By VETTAPHARMA reporter – Derek Roche: The U.S. Food and Drug Administration (FDA) has granted Priority Review to Alexion, AstraZeneca Rare Disease’s Ultomiris (ravulizumab) for the treatment of adults with immunoglobulin A nephropathy, moving the therapy closer to becoming the first C5 complement inhibitor approved for this rare kidney disease. The regulatory decision is expected in the fourth quarter of 2026.
The supplemental Biologics License Application (sBLA) is supported by results from the prespecified interim analysis of the pivotal Phase 3 I CAN trial (ALXN1210-IgAN-320), recently presented at the 2026 European Renal Association (ERA) Congress. The study demonstrated that Ultomiris significantly reduced proteinuria compared with placebo in adults with immunoglobulin A nephropathy who were at risk of disease progression.
At Week 34, Ultomiris achieved a 46.6% reduction in 24-hour urine protein-to-creatinine ratio (UPCR) from baseline (95% CI: 39.0%–53.2%), compared with a 5.6% reduction with placebo (95% CI: -4.9% to 15.0%). This translated into a 43.4% placebo-adjusted treatment effect (95% CI: 33.5%–51.8%; p<0.0001). Proteinuria reduction was evident as early as Week 10, with a 36.7% reduction in the Ultomiris arm versus 8.5% with placebo, and the benefit was sustained through Week 34 across patient subgroups.
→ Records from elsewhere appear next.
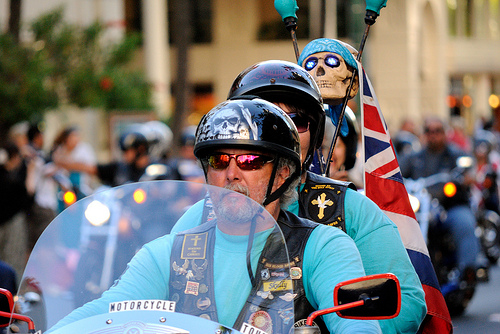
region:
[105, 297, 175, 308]
the word MOTORCYCLE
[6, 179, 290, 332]
the windshield on the motorcycle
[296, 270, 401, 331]
the left side mirror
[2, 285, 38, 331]
the right side mirror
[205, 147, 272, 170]
the man's sunglasses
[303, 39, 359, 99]
the skull in the back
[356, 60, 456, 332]
the flag in the back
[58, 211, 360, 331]
the man's blue shirt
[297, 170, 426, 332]
the woman's blue shirt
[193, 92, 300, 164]
the man's black helmet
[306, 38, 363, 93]
skull on the back of the bike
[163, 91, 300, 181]
helmet on the man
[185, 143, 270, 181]
sunglasses on the man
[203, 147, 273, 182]
reflection in the sunglasses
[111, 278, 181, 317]
words on front of bike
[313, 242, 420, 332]
mirror on the side of bike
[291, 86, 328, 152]
lady wearing sunglasses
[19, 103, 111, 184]
people in the background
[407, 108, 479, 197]
blurry person on a bike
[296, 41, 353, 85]
skull with blue bandana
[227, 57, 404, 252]
the helmet is black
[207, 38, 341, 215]
the helmet is black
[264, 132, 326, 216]
the helmet is black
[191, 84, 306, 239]
the helmet is black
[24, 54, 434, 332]
Two people on a motorcycle.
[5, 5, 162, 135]
A tree in the background.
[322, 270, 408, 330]
Side mirrors which are black and framed in red.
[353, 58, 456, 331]
A flag.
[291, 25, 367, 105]
A skeletons head.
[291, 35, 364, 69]
A blue bandana wrapped around a skeleton head.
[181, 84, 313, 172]
A black helmet with a skull on it.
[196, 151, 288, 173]
A pair of sunglasses.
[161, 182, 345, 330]
Decals on the vests.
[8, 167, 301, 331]
The windshield of a motorcycle.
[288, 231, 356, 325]
a man in blue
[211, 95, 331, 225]
a man in blue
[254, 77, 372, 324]
a man in blue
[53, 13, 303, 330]
a man in blue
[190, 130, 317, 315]
a man in blue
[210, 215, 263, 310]
a man in blue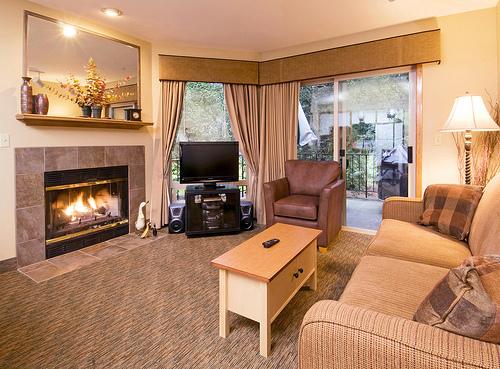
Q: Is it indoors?
A: Yes, it is indoors.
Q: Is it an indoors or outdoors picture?
A: It is indoors.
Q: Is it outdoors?
A: No, it is indoors.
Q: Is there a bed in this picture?
A: No, there are no beds.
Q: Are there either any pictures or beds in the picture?
A: No, there are no beds or pictures.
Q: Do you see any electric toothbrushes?
A: No, there are no electric toothbrushes.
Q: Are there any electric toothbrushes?
A: No, there are no electric toothbrushes.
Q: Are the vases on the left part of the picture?
A: Yes, the vases are on the left of the image.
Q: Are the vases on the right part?
A: No, the vases are on the left of the image.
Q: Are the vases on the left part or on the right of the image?
A: The vases are on the left of the image.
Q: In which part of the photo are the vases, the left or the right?
A: The vases are on the left of the image.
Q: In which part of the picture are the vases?
A: The vases are on the left of the image.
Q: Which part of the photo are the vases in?
A: The vases are on the left of the image.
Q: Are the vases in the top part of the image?
A: Yes, the vases are in the top of the image.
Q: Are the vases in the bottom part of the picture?
A: No, the vases are in the top of the image.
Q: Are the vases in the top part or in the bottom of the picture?
A: The vases are in the top of the image.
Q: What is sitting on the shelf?
A: The vases are sitting on the shelf.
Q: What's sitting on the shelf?
A: The vases are sitting on the shelf.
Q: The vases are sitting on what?
A: The vases are sitting on the shelf.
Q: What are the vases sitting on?
A: The vases are sitting on the shelf.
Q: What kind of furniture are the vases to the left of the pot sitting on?
A: The vases are sitting on the shelf.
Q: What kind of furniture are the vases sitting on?
A: The vases are sitting on the shelf.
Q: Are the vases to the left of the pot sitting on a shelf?
A: Yes, the vases are sitting on a shelf.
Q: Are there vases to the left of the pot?
A: Yes, there are vases to the left of the pot.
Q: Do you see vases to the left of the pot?
A: Yes, there are vases to the left of the pot.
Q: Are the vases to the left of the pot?
A: Yes, the vases are to the left of the pot.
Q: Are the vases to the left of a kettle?
A: No, the vases are to the left of the pot.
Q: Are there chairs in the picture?
A: Yes, there is a chair.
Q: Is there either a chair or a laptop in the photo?
A: Yes, there is a chair.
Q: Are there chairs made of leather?
A: Yes, there is a chair that is made of leather.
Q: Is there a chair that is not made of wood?
A: Yes, there is a chair that is made of leather.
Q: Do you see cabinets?
A: No, there are no cabinets.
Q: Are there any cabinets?
A: No, there are no cabinets.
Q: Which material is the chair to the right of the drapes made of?
A: The chair is made of leather.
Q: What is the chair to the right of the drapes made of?
A: The chair is made of leather.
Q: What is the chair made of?
A: The chair is made of leather.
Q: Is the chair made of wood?
A: No, the chair is made of leather.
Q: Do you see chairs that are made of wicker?
A: No, there is a chair but it is made of leather.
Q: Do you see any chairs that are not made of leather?
A: No, there is a chair but it is made of leather.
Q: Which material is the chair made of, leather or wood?
A: The chair is made of leather.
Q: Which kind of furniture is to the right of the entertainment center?
A: The piece of furniture is a chair.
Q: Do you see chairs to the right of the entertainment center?
A: Yes, there is a chair to the right of the entertainment center.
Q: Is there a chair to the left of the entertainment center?
A: No, the chair is to the right of the entertainment center.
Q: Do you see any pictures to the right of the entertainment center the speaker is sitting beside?
A: No, there is a chair to the right of the entertainment center.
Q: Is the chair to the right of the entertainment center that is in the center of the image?
A: Yes, the chair is to the right of the entertainment center.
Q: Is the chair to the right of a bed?
A: No, the chair is to the right of the entertainment center.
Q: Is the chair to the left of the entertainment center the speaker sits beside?
A: No, the chair is to the right of the entertainment center.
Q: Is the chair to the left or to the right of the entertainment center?
A: The chair is to the right of the entertainment center.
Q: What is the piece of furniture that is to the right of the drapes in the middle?
A: The piece of furniture is a chair.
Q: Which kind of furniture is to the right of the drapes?
A: The piece of furniture is a chair.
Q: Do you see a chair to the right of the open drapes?
A: Yes, there is a chair to the right of the drapes.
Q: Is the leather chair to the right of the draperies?
A: Yes, the chair is to the right of the draperies.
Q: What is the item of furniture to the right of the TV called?
A: The piece of furniture is a chair.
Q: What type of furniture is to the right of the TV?
A: The piece of furniture is a chair.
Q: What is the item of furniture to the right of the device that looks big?
A: The piece of furniture is a chair.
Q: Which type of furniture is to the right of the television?
A: The piece of furniture is a chair.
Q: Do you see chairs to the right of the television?
A: Yes, there is a chair to the right of the television.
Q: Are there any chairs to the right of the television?
A: Yes, there is a chair to the right of the television.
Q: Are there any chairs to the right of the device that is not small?
A: Yes, there is a chair to the right of the television.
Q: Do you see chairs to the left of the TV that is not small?
A: No, the chair is to the right of the TV.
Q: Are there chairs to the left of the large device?
A: No, the chair is to the right of the TV.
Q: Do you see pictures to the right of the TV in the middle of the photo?
A: No, there is a chair to the right of the TV.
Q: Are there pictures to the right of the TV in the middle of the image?
A: No, there is a chair to the right of the TV.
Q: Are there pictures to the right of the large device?
A: No, there is a chair to the right of the TV.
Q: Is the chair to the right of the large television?
A: Yes, the chair is to the right of the TV.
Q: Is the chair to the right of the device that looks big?
A: Yes, the chair is to the right of the TV.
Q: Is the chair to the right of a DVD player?
A: No, the chair is to the right of the TV.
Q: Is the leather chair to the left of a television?
A: No, the chair is to the right of a television.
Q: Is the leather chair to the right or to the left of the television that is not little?
A: The chair is to the right of the television.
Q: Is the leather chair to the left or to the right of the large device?
A: The chair is to the right of the television.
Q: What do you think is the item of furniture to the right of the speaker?
A: The piece of furniture is a chair.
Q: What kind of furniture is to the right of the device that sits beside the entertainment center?
A: The piece of furniture is a chair.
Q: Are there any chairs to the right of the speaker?
A: Yes, there is a chair to the right of the speaker.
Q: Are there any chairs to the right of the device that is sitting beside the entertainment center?
A: Yes, there is a chair to the right of the speaker.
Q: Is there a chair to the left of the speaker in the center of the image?
A: No, the chair is to the right of the speaker.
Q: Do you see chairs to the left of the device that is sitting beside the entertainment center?
A: No, the chair is to the right of the speaker.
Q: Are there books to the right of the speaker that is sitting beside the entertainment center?
A: No, there is a chair to the right of the speaker.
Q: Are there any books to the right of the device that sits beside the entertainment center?
A: No, there is a chair to the right of the speaker.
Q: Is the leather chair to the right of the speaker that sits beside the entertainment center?
A: Yes, the chair is to the right of the speaker.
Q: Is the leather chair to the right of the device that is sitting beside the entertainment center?
A: Yes, the chair is to the right of the speaker.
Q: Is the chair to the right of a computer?
A: No, the chair is to the right of the speaker.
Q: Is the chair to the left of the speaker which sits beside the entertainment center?
A: No, the chair is to the right of the speaker.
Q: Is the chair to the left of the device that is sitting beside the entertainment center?
A: No, the chair is to the right of the speaker.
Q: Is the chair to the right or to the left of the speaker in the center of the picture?
A: The chair is to the right of the speaker.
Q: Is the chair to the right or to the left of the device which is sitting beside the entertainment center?
A: The chair is to the right of the speaker.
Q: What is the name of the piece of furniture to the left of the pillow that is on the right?
A: The piece of furniture is a chair.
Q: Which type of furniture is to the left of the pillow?
A: The piece of furniture is a chair.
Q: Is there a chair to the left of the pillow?
A: Yes, there is a chair to the left of the pillow.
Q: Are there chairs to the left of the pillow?
A: Yes, there is a chair to the left of the pillow.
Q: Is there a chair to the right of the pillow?
A: No, the chair is to the left of the pillow.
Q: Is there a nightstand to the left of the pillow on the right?
A: No, there is a chair to the left of the pillow.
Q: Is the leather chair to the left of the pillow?
A: Yes, the chair is to the left of the pillow.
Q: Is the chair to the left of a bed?
A: No, the chair is to the left of the pillow.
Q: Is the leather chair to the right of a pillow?
A: No, the chair is to the left of a pillow.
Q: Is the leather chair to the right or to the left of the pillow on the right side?
A: The chair is to the left of the pillow.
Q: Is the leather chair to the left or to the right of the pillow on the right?
A: The chair is to the left of the pillow.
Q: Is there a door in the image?
A: Yes, there are doors.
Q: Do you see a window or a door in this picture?
A: Yes, there are doors.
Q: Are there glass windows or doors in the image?
A: Yes, there are glass doors.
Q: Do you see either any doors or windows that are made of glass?
A: Yes, the doors are made of glass.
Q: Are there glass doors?
A: Yes, there are doors that are made of glass.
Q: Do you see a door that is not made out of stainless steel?
A: Yes, there are doors that are made of glass.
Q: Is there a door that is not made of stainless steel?
A: Yes, there are doors that are made of glass.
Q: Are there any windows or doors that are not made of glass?
A: No, there are doors but they are made of glass.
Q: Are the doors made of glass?
A: Yes, the doors are made of glass.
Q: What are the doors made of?
A: The doors are made of glass.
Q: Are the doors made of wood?
A: No, the doors are made of glass.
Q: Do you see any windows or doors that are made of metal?
A: No, there are doors but they are made of glass.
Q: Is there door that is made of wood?
A: No, there are doors but they are made of glass.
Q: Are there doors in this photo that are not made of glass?
A: No, there are doors but they are made of glass.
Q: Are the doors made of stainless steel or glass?
A: The doors are made of glass.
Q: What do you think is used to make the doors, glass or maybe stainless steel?
A: The doors are made of glass.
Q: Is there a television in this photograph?
A: Yes, there is a television.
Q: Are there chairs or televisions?
A: Yes, there is a television.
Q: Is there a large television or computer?
A: Yes, there is a large television.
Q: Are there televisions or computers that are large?
A: Yes, the television is large.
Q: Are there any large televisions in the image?
A: Yes, there is a large television.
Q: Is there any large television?
A: Yes, there is a large television.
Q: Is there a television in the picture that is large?
A: Yes, there is a television that is large.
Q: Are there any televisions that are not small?
A: Yes, there is a large television.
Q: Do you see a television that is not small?
A: Yes, there is a large television.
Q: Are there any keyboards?
A: No, there are no keyboards.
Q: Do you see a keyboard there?
A: No, there are no keyboards.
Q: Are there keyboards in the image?
A: No, there are no keyboards.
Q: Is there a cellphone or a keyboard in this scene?
A: No, there are no keyboards or cell phones.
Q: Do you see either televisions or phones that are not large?
A: No, there is a television but it is large.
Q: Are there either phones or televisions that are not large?
A: No, there is a television but it is large.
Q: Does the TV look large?
A: Yes, the TV is large.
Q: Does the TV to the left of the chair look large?
A: Yes, the television is large.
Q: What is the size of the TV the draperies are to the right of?
A: The TV is large.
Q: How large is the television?
A: The television is large.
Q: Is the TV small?
A: No, the TV is large.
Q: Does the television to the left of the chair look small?
A: No, the TV is large.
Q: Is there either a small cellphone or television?
A: No, there is a television but it is large.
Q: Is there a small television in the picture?
A: No, there is a television but it is large.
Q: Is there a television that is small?
A: No, there is a television but it is large.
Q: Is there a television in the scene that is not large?
A: No, there is a television but it is large.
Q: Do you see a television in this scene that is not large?
A: No, there is a television but it is large.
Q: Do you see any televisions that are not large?
A: No, there is a television but it is large.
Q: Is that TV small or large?
A: The TV is large.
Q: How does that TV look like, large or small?
A: The TV is large.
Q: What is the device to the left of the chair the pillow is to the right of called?
A: The device is a television.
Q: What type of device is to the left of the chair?
A: The device is a television.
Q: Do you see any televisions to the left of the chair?
A: Yes, there is a television to the left of the chair.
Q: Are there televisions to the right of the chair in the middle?
A: No, the television is to the left of the chair.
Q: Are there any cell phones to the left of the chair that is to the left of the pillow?
A: No, there is a television to the left of the chair.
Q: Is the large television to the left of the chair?
A: Yes, the television is to the left of the chair.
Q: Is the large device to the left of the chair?
A: Yes, the television is to the left of the chair.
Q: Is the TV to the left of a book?
A: No, the TV is to the left of the chair.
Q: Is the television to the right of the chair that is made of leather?
A: No, the television is to the left of the chair.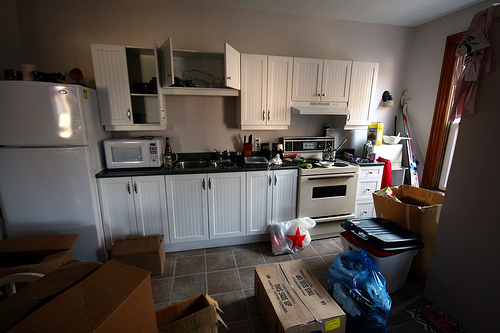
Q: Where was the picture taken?
A: In a kitchen.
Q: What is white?
A: Fridge.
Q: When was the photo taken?
A: Daytime.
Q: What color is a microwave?
A: White.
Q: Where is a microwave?
A: On the counter.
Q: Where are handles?
A: On cabinets.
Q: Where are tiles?
A: On the floor.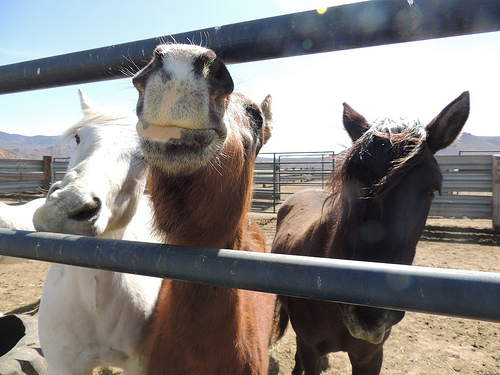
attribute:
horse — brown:
[122, 41, 280, 373]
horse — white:
[13, 90, 176, 371]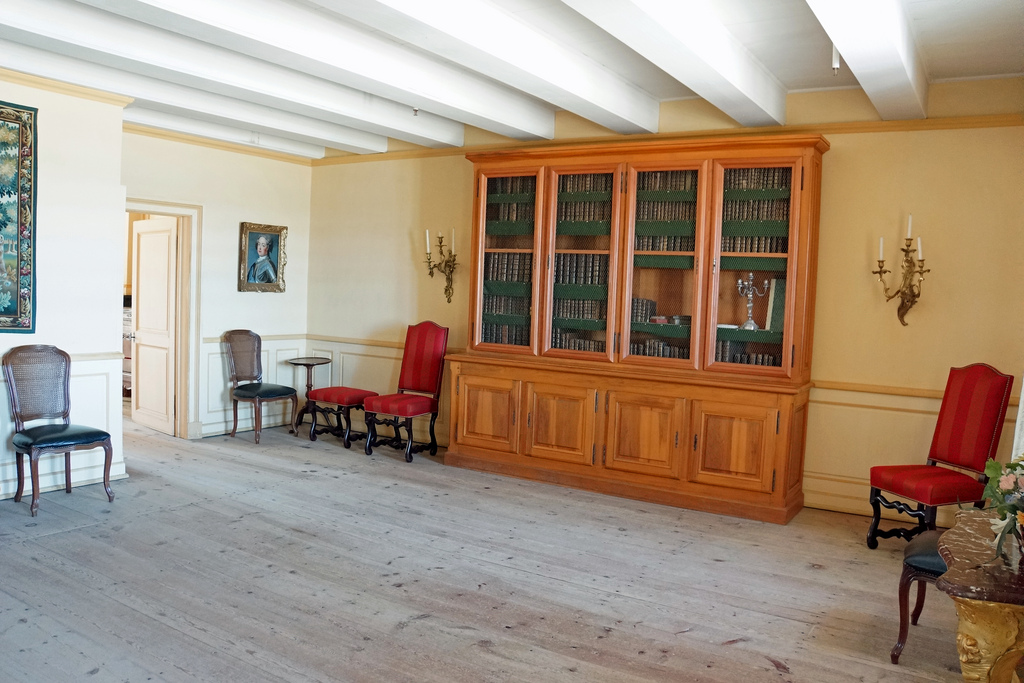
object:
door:
[455, 374, 521, 455]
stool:
[309, 319, 451, 463]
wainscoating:
[307, 117, 1024, 518]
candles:
[877, 213, 923, 262]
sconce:
[873, 237, 931, 327]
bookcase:
[443, 133, 829, 523]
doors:
[466, 157, 802, 380]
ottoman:
[307, 386, 381, 448]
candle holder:
[871, 212, 934, 327]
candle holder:
[422, 226, 463, 304]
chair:
[221, 329, 300, 442]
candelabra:
[736, 272, 769, 330]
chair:
[863, 363, 1014, 550]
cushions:
[866, 363, 1016, 507]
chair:
[3, 343, 113, 517]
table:
[288, 357, 332, 442]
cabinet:
[463, 133, 828, 379]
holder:
[736, 271, 771, 331]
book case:
[471, 163, 792, 365]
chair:
[362, 320, 450, 463]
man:
[247, 233, 277, 283]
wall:
[194, 141, 311, 438]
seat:
[11, 422, 112, 451]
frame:
[238, 222, 287, 292]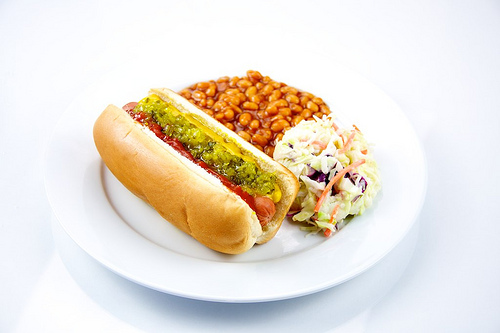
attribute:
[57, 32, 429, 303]
plate — white, ceramic, full, round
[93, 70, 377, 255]
food — junk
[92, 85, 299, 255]
hotdog — whole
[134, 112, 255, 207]
ketchup — red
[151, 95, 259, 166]
mustard — yellow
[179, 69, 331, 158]
beans — baked, brown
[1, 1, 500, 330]
background — stark white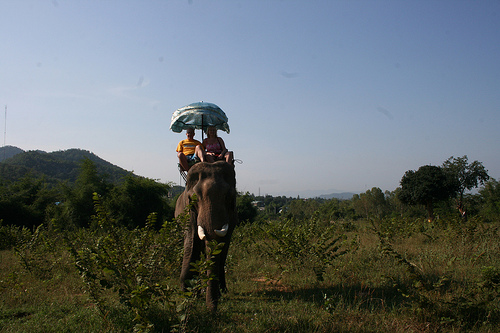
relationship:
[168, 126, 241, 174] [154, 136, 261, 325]
people riding elephant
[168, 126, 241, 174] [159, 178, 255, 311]
people riding elephant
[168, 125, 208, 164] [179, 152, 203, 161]
man wearing shirt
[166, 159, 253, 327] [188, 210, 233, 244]
elephant with tusks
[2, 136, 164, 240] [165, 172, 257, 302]
hills behind elephant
The trial enrolled approximately 510 participants from 28 countries who were receiving stable background standard-of-care therapy. Participants were randomized 1:1 to receive intravenous Ultomiris or placebo for 106 weeks. While the interim analysis evaluated proteinuria at Week 34, the second primary endpoint—change in estimated glomerular filtration rate (eGFR)—will be assessed at Week 106 to determine the therapy’s long-term effect on kidney function.
The safety profile was consistent with the established safety profile of Ultomiris, with no new safety concerns identified during the interim analysis.
If approved, Ultomiris would become the first therapy targeting terminal complement C5 for immunoglobulin A nephropathy, potentially introducing a new disease-modifying approach for patients at risk of progressing to chronic kidney disease and end-stage kidney disease.
Quick FAQs
1. What Is Ultomiris?
Ultomiris (ravulizumab) is a long-acting C5 complement inhibitor that provides sustained inhibition of terminal complement activation and is approved for several complement-mediated diseases.
2. What Happened?
The FDA granted Priority Review to Alexion’s supplemental Biologics License Application for Ultomiris to treat adults with immunoglobulin A nephropathy. A regulatory decision is expected in the fourth quarter of 2026.
3. What Is The I CAN Trial?
The Phase 3 I CAN (ALXN1210-IgAN-320) trial is a global, randomized, double-blind, placebo-controlled study evaluating the efficacy and safety of Ultomiris in approximately 510 adults with immunoglobulin A nephropathy at risk of disease progression.
4. What Is Immunoglobulin A Nephropathy?
Immunoglobulin A nephropathy is a rare inflammatory kidney disease caused by the deposition of abnormal IgA immune complexes in the kidneys, leading to complement activation, progressive kidney damage, chronic kidney disease, and potentially end-stage kidney disease.
5. What Were The Key Results?
Ultomiris reduced proteinuria by 46.6% from baseline compared with 5.6% for placebo, resulting in a 43.4% placebo-adjusted treatment effect (p<0.0001). Proteinuria reduction was observed by Week 10 and remained consistent through Week 34.
6. Why Is This Important?
If approved, Ultomiris would become the first C5 complement inhibitor available for immunoglobulin A nephropathy, offering a novel disease-modifying treatment approach for patients at risk of progressive kidney failure.